Aprender jugando, escuchando y acompañándose en un asentamiento de Uganda
Cada 11 de junio, el Día Internacional del Juego recuerda que jugar no es un capricho infantil, sino un derecho recogido en la Convención sobre los Derechos del Niño y una de las formas más poderosas que tienen niñas y niños de aprender, sanar y construir vínculos. Para muchos menores que han crecido entre el conflicto y el desplazamiento, sin embargo, ese derecho lleva años sin cumplirse.
Uganda acoge a la mayor población refugiada de África, cerca de dos millones de personas, en su mayoría mujeres, niñas y niños llegados de Sudán del Sur o de la República Democrática del Congo. Frente a esa realidad, en un asentamiento de refugiados del distrito de Adjumani, una nueva forma de enseñar basada en el juego está cambiando por completo la experiencia escolar de niñas y niños obligados a desplazarse. Menores que han sufrido desplazamientos, traumas y una educación interrumpida. Las huellas son evidentes en su confianza, en su participación y en la forma en que viven este proceso de aprendizaje.
Cuando el aula era un lugar al que temer
Hasta no hace mucho, las clases las dirigía casi por completo el profesor. Apenas había interacción y se esperaba que el alumnado permaneciera en silencio. "Muchos alumnos de mi clase eran introvertidos y callados, se sentaban en silencio", recuerda Samuel Ayella, profesor en la escuela. "Los chicos solían sentarse lejos del profesor, como si tuvieran miedo de que los vieran".
El rendimiento era bajo con un ambiente más tenso que participativo. Chol, que hoy cursa séptimo de primaria, describe una experiencia parecida. "Me daba miedo el aula y me limitaba a callarme. Incluso cuando me preguntaban, evitaba el contacto visual", afirma.
Un giro pedagógico que lo cambió todo
El cambio llegó con "Aprender jugando", una metodología impulsada por el proyecto “PlayMatters” de Plan International, que apuesta por el trabajo en grupo, los juegos, la narración de historias y el aprendizaje entre iguales.

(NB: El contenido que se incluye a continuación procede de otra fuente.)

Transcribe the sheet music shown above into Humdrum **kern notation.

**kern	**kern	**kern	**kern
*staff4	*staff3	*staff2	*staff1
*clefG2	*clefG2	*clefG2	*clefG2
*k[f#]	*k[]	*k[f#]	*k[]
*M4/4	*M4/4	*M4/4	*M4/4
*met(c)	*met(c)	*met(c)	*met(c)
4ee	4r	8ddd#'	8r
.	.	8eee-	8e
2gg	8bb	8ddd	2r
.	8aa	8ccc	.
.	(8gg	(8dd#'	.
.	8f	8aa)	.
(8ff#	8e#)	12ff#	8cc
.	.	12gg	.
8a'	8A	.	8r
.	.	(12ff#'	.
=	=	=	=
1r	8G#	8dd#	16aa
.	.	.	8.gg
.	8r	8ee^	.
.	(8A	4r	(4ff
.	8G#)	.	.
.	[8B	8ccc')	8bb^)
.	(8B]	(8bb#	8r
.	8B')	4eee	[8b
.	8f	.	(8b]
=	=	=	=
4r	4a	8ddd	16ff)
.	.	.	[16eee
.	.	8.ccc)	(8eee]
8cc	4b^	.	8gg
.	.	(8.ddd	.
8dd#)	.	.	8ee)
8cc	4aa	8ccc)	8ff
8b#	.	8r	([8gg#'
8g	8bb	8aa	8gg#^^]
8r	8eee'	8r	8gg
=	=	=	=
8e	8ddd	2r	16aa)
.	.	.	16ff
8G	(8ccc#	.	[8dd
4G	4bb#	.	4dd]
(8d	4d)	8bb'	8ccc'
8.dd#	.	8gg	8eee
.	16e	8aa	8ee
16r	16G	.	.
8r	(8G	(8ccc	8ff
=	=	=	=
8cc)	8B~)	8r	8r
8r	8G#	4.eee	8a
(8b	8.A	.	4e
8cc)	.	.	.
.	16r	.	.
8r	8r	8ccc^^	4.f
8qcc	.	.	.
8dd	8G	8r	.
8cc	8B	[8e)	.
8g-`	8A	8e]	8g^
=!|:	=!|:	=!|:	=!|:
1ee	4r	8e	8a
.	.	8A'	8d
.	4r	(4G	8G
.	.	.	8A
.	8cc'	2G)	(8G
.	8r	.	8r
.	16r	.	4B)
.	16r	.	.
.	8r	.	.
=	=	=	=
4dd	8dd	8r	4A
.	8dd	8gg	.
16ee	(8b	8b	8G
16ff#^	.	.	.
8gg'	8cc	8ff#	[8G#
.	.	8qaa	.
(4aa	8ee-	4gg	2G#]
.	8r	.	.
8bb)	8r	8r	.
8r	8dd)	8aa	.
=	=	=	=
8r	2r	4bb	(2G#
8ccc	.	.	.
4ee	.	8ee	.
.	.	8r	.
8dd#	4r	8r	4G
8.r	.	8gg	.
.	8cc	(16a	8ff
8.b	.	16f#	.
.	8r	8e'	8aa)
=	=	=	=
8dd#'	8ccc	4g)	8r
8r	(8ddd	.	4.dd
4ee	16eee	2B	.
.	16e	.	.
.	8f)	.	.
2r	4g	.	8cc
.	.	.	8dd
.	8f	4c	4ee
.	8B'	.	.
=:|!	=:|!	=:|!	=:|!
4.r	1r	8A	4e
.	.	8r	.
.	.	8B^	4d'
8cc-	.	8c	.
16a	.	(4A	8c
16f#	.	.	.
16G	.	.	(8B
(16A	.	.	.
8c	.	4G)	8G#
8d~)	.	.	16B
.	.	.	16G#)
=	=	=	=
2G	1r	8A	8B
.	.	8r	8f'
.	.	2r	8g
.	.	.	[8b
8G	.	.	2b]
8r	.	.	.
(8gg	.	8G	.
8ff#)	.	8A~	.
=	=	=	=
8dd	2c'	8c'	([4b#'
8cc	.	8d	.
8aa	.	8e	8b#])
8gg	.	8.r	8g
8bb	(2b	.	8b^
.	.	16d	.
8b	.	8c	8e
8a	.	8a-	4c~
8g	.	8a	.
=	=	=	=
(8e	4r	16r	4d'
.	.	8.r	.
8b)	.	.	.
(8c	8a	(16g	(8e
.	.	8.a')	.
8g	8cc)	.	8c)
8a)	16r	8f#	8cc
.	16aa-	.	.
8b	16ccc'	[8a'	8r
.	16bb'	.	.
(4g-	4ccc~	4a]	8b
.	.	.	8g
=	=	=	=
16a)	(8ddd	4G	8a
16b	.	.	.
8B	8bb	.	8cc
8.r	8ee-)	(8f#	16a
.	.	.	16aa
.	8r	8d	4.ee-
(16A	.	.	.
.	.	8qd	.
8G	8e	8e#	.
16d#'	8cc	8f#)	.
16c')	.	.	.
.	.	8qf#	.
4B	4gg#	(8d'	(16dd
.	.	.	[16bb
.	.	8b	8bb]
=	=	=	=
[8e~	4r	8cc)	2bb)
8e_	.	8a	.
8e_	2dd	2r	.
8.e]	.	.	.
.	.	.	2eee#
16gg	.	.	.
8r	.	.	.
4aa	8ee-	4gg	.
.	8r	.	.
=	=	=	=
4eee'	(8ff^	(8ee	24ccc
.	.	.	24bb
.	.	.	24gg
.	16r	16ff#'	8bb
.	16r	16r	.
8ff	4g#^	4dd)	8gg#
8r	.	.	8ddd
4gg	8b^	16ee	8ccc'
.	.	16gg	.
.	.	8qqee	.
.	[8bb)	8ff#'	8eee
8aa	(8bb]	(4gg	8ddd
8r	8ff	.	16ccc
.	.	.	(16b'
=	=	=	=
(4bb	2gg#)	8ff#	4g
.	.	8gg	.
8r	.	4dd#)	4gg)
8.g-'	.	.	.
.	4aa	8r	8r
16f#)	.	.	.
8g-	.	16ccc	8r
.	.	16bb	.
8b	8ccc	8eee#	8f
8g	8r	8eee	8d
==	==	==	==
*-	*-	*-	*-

El profesorado fue formado y acompañado para pasar de dirigir las clases a facilitarlas.
Los resultados llegaron pronto. "En poco tiempo, noté una gran transformación". "Mi clase se volvió activa, alegre y participativa. Incluso los alumnos más callados se volvieron más expresivos, y las chicas empezaron a dirigir las sesiones", cuenta Samuelk.
Las lecciones se volvieron interactivas, los conceptos más fáciles de explicar y entender, y el alumnado mucho más implicado y seguro de sí mismo. Pero los cambios no se quedaron en lo académico. Empezaron a formalizarse relaciones más sólidas entre compañeros y compañeras, a aparecer gestos de apoyo durante las actividades y a notarse una nueva preocupación por el bienestar de los demás.
Chol, que antes huía de cualquier protagonismo, lo resume con sus propias palabras. "Desde que empezamos a tener clases divertidas, la escuela se ha convertido en un lugar más alegre. Las matemáticas, que antes me causaban problemas, de alguna manera se han vuelto más fáciles".
Aulas activas, alegres y participativas
La transformación también se mide en cifras. "Los alumnos que antes sacaban menos del 50 % en asignaturas como matemáticas ahora alcanzan el 65 % o más", explica Samuel. Las niñas, en particular, han empezado a asumir roles de liderazgo más activos en clase. Y junto a las notas han mejorado también la capacidad de atención, la comunicación y la relación entre alumnado y profesorado.
Hoy en día, las aulas de Adjumani son lugares en los que se pregunta, se aprende junto a otros y se construye comunidad. Todo gracias al juego. Samuel mira hacia adelante con la convicción de que ese es el camino. "La enseñanza centrada en el alumno es el camino a seguir. La transformación que he presenciado es notable", destaca.